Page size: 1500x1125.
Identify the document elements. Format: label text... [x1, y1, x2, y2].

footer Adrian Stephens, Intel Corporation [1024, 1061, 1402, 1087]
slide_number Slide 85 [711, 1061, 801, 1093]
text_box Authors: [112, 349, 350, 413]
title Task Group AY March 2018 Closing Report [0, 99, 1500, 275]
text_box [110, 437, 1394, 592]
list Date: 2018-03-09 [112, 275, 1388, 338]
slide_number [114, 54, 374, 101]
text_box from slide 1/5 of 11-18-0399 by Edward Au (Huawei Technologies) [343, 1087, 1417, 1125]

──────

Task goal: Having read the entries above, repeat them exactly.

Exercise answer:
Page size: 1500x1125.
Identify the document elements. Format: label text... [x1, y1, x2, y2].

footer Adrian Stephens, Intel Corporation [1024, 1061, 1402, 1087]
slide_number Slide 85 [711, 1061, 801, 1093]
text_box Authors: [112, 349, 350, 413]
title Task Group AY March 2018 Closing Report [0, 99, 1500, 275]
text_box [110, 437, 1394, 592]
list Date: 2018-03-09 [112, 275, 1388, 338]
slide_number [114, 54, 374, 101]
text_box from slide 1/5 of 11-18-0399 by Edward Au (Huawei Technologies) [343, 1087, 1417, 1125]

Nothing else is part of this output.